## Arbeitsauftrag 1
Warum kann es sich laut der Theaterkritik bei den Leichen auf dem Dachboden nur um Wagner-Leichen handeln? Erläutere dies in ein bis drei Sätzen.

## Textgrundlage
↓
Kultur

Sascha Retzlaff und Annette Lauckner geben das unsterbliche Opernpaar Tristan und Isolde. (Foto: Regina Fettköther)

24.07.2015

Aufklärung mit Wagner

Zwischen tieferer Bedeutung und Klamauk: „Tristan oder Isolde“ auf der Studiobühne Bayreuth

Kommt Kevin denn nun endlich bei Chantalle (beide nicht sächsisch sprechend) zu Potte? Drei Versuche am Dachboden, auf ihr zu landen – aber immer liegen da irgendwelche Leichen rum. In Bayreuth können das natürlich nur Wagner-Leichen sein, die Uwe Hoppe in seinem neuen Studiobühnen-Stück im Steingraeber-Haus verstreut: Genau eine Woche vor den Festspielen sind es Tristan, Isolde & Co.
Uwe Hoppe will dem Publikum endlich mal zeigen, wie das bei dem unsterblichen Opernpaar eigentlich war. Bei Wagner erzählen sie’s zwar stundenlang, aber bei Hoppe sieht man, wie Tristan den irischen Riesen Morolt erschlägt und einen fiesen Drachen noch dazu, wie es bei den zahlreichen „Beilagern“ zugeht. Dazu mixt der umtriebige Laienspielerchef brillant den originalen Wagner-Text mit flapsigen Wortkaskaden von heute, mischt Wagner mit Gottfried von Straßburg und anderen Quellen des Stoffs – richtig was für g’studierte Leut’ halt.
Da geht es über zwei Stunden lang germanistisch manchmal direkt interessant, manchmal denn doch allzu gelehrsam zu, dann wieder richtig blöd, und szenisch kommt eine Mischung von Ernst, Satire, Ironie und tieferer Bedeutung samt Comic und Franken-Klamauk heraus.
So bunt gemischt sieht auch die Zirkustruppe aus, die Hoppe am Anfang und am Ende seiner Inszenierung auf die Dachbodenbühne schickt. Von der muss jeder richtig mit anpacken, wenn Michael Bachmann aus Bierbänken und -tischen die Burg Kareol oder den OP-Saal des waidwunden Tristan aufgebaut haben will.
↑
## Gegebenes Material
↓
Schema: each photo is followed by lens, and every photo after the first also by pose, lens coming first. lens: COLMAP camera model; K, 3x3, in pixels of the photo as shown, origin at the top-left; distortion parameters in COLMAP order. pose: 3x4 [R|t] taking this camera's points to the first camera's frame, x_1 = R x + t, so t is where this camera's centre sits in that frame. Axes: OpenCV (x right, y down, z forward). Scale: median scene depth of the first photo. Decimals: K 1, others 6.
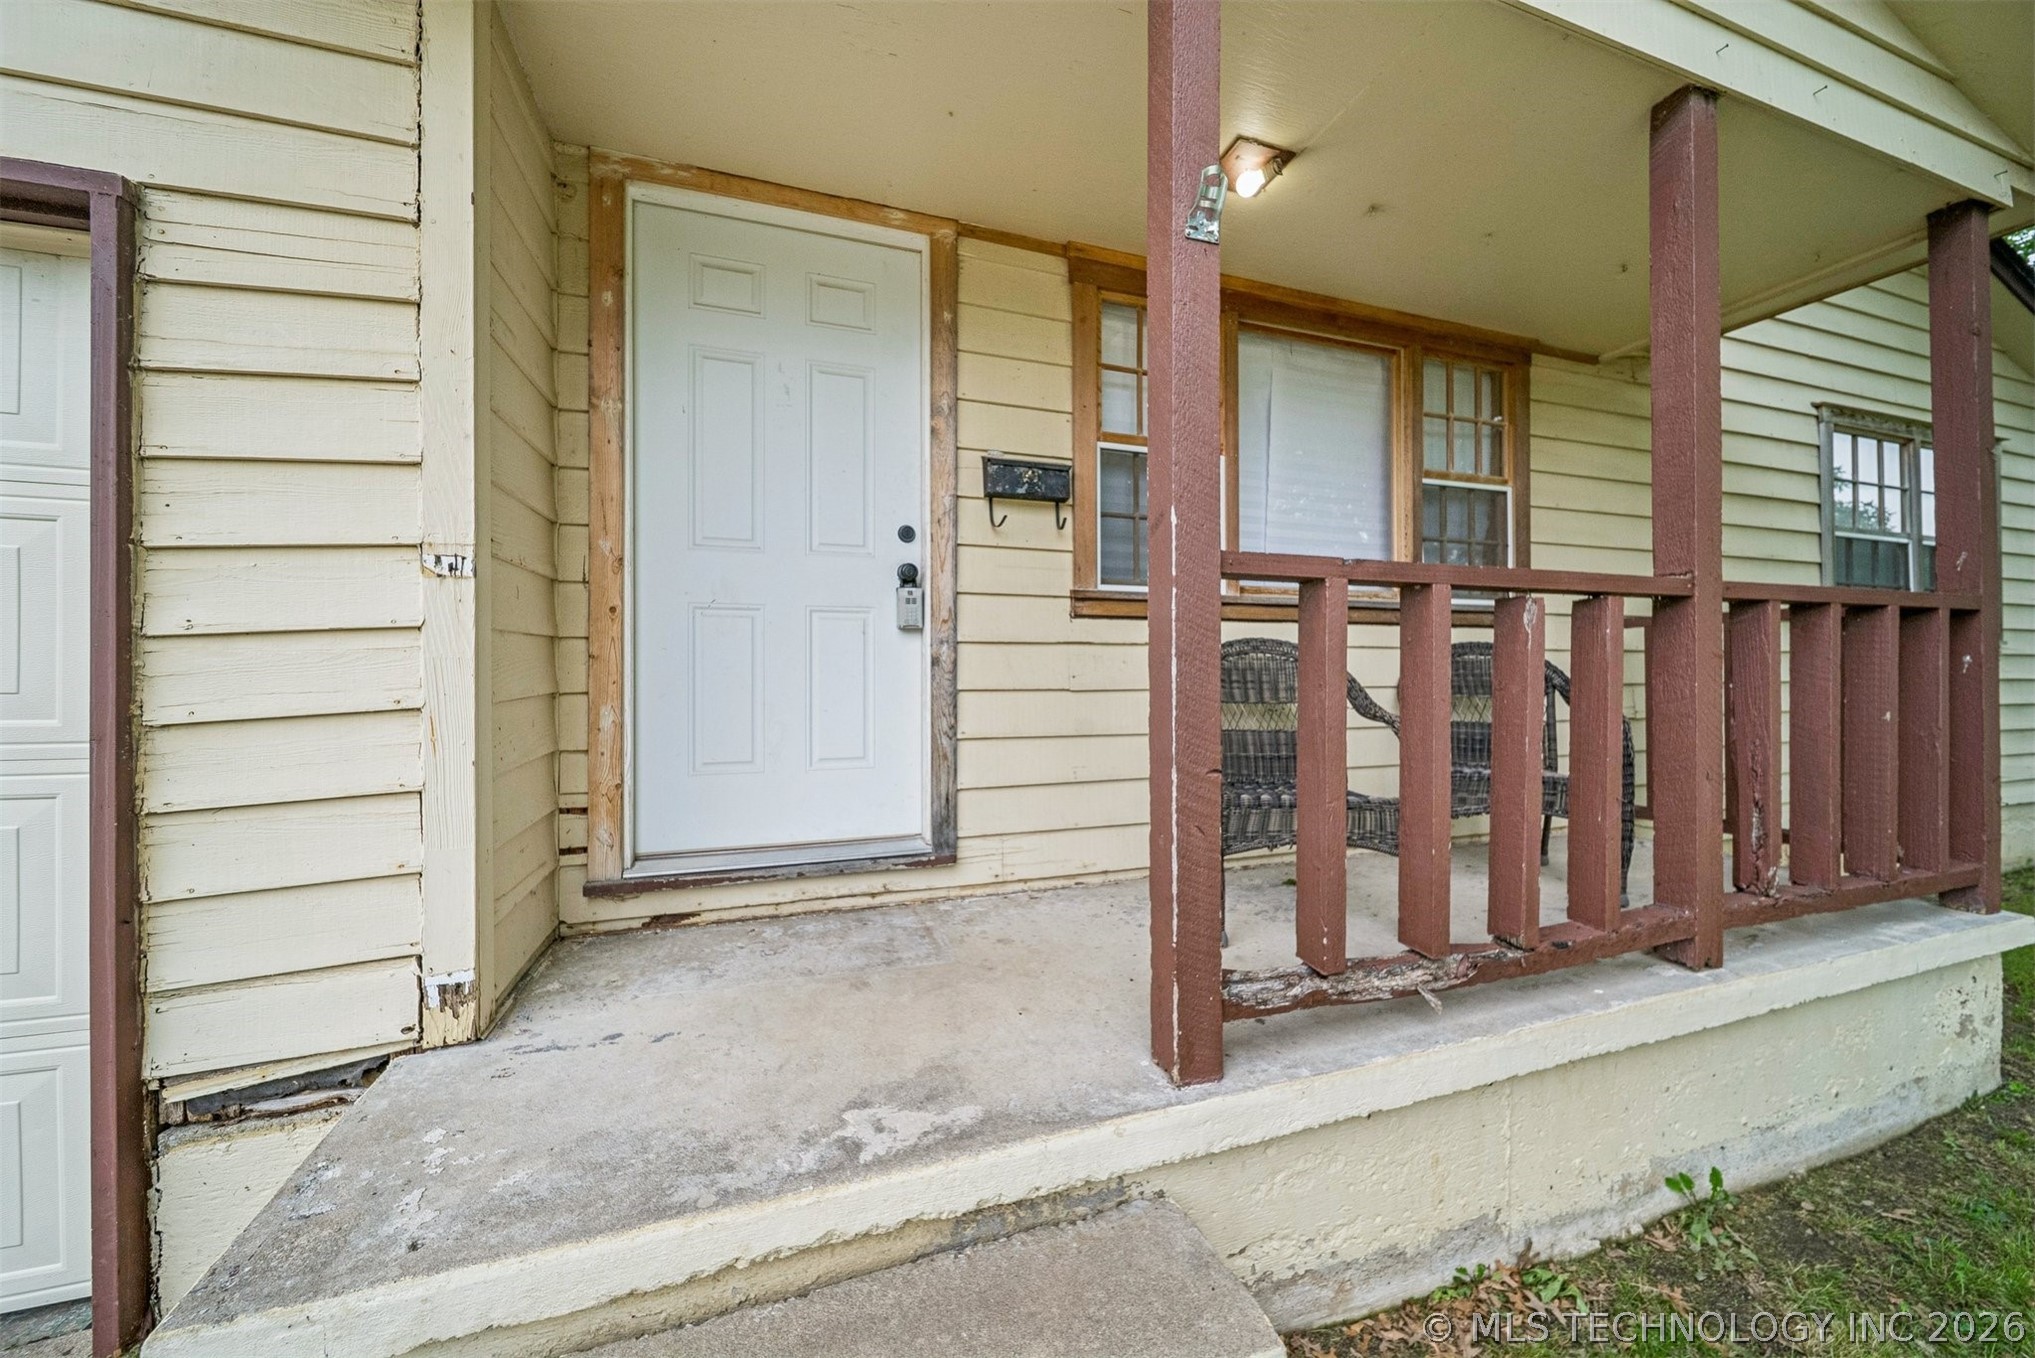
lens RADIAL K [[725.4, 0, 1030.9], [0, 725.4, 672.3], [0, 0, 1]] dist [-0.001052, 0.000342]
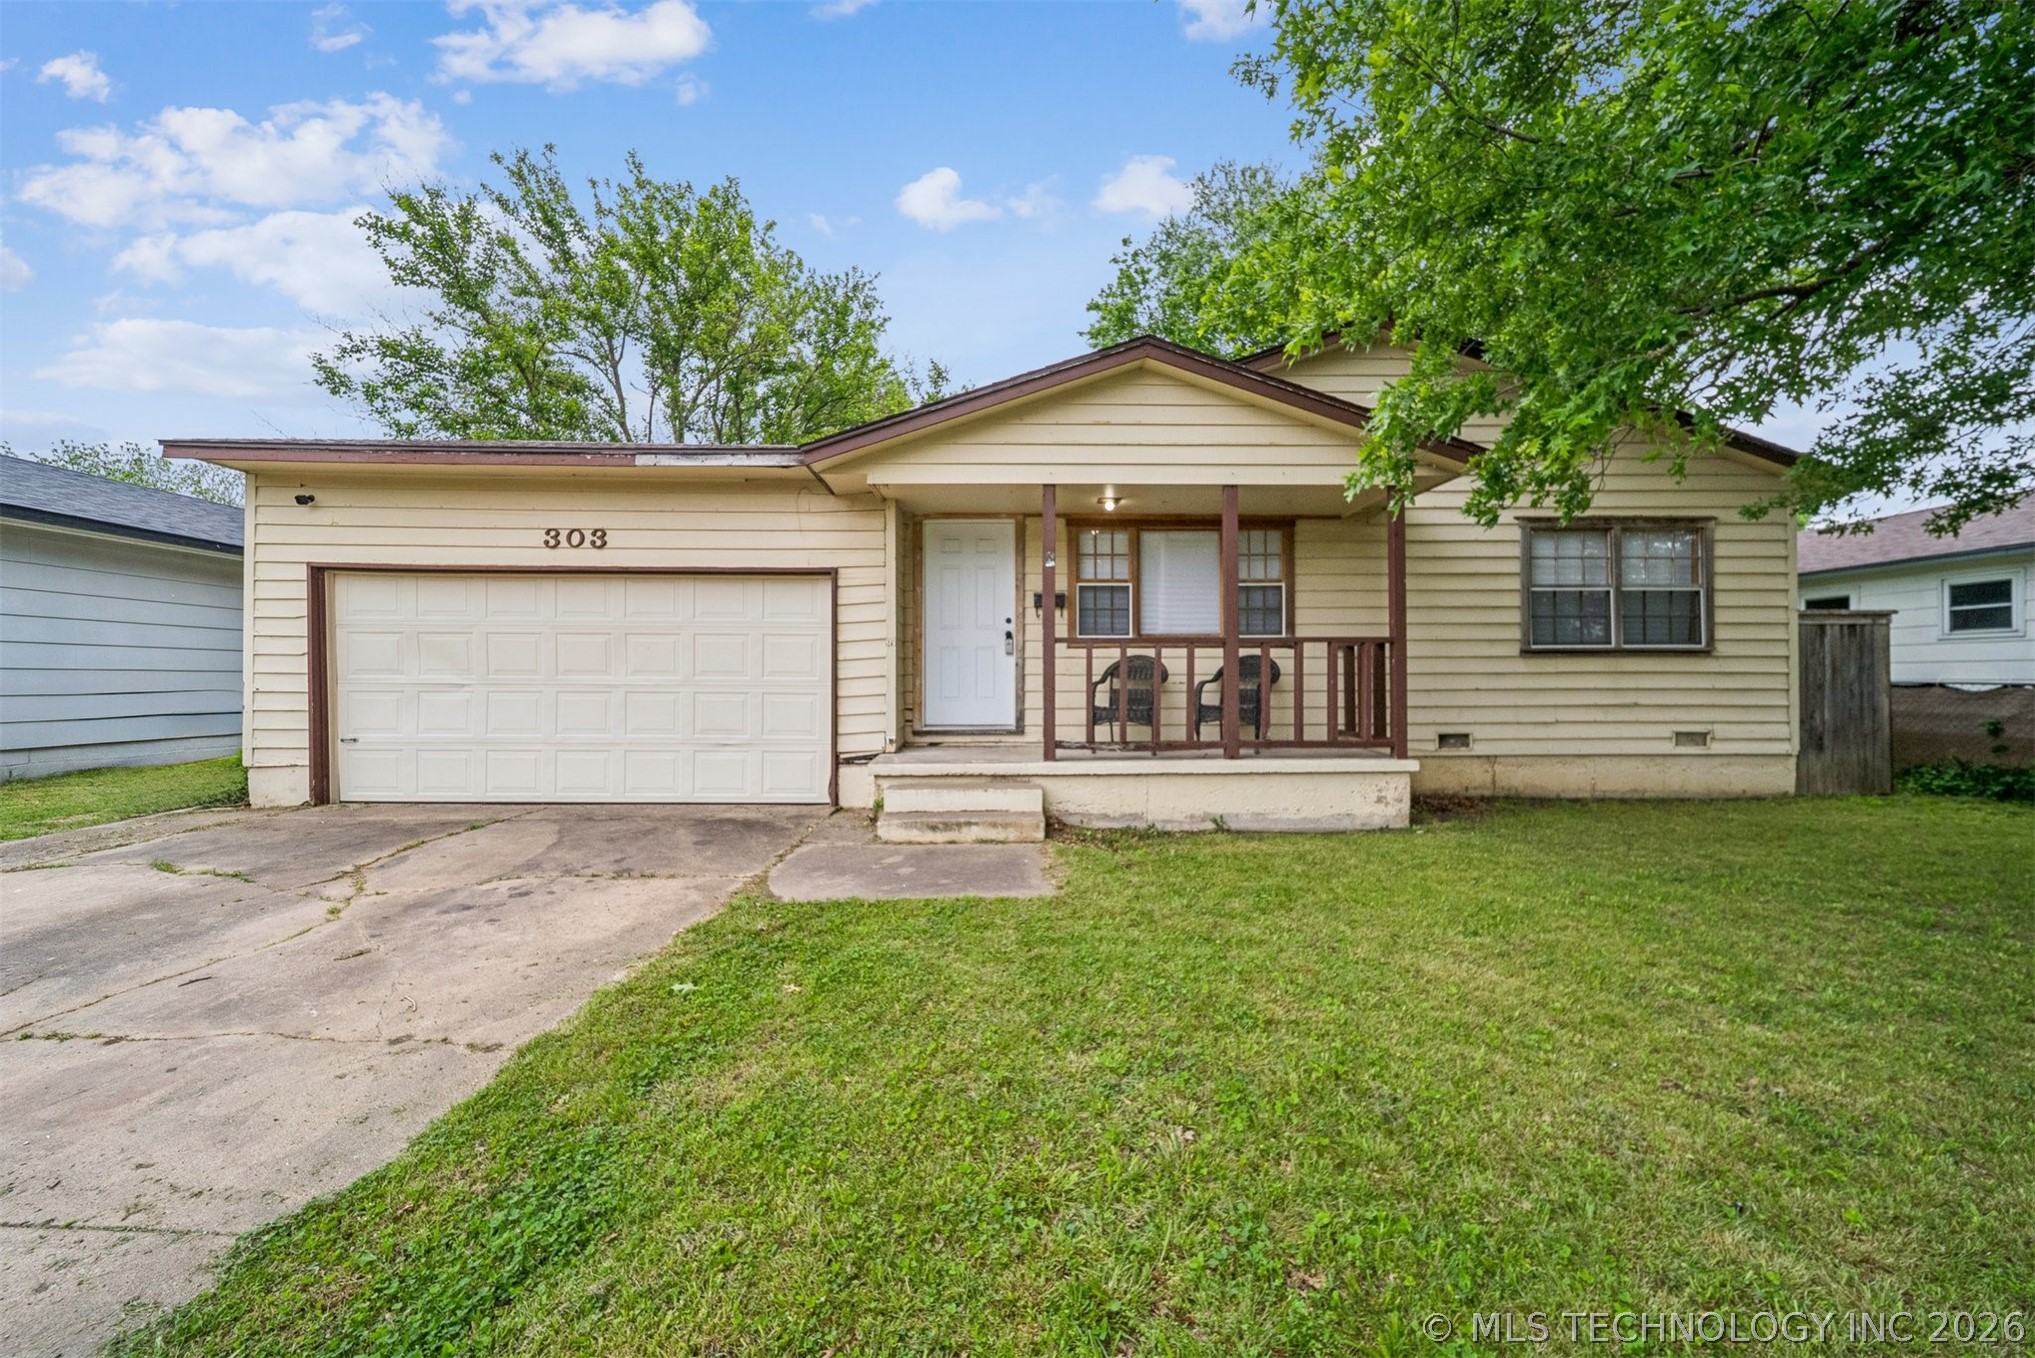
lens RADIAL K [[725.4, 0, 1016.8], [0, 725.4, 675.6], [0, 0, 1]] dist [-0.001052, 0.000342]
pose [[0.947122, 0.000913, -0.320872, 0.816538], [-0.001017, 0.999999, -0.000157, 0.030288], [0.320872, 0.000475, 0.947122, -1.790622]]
↑
## Arbeitsauftrag 2
Zitiere die obigen Datensätze vollständig und Zeile für Zeile. Lass die Bilder dabei weg.

## Lösung 1
Das Stück wird in Bayreuth gezeigt, und dort können es natürlich nur Wagner-Leichen sein. Uwe Hoppe verstreut sie genau eine Woche vor den Festspielen in seinem neuen Studiobühnen-Stück im Steingraeber-Haus: Es sind Tristan, Isolde & Co.

## Lösung 2
Schema: each photo is followed by lens, and every photo after the first also by pose, lens coming first. lens: COLMAP camera model; K, 3x3, in pixels of the photo as shown, origin at the top-left; distortion parameters in COLMAP order. pose: 3x4 [R|t] taking this camera's points to the first camera's frame, x_1 = R x + t, so t is where this camera's centre sits in that frame. Axes: OpenCV (x right, y down, z forward). Scale: median scene depth of the first photo. Decimals: K 1, others 6.
lens RADIAL K [[725.4, 0, 1030.9], [0, 725.4, 672.3], [0, 0, 1]] dist [-0.001052, 0.000342]
lens RADIAL K [[725.4, 0, 1016.8], [0, 725.4, 675.6], [0, 0, 1]] dist [-0.001052, 0.000342]
pose [[0.947122, 0.000913, -0.320872, 0.816538], [-0.001017, 0.999999, -0.000157, 0.030288], [0.320872, 0.000475, 0.947122, -1.790622]]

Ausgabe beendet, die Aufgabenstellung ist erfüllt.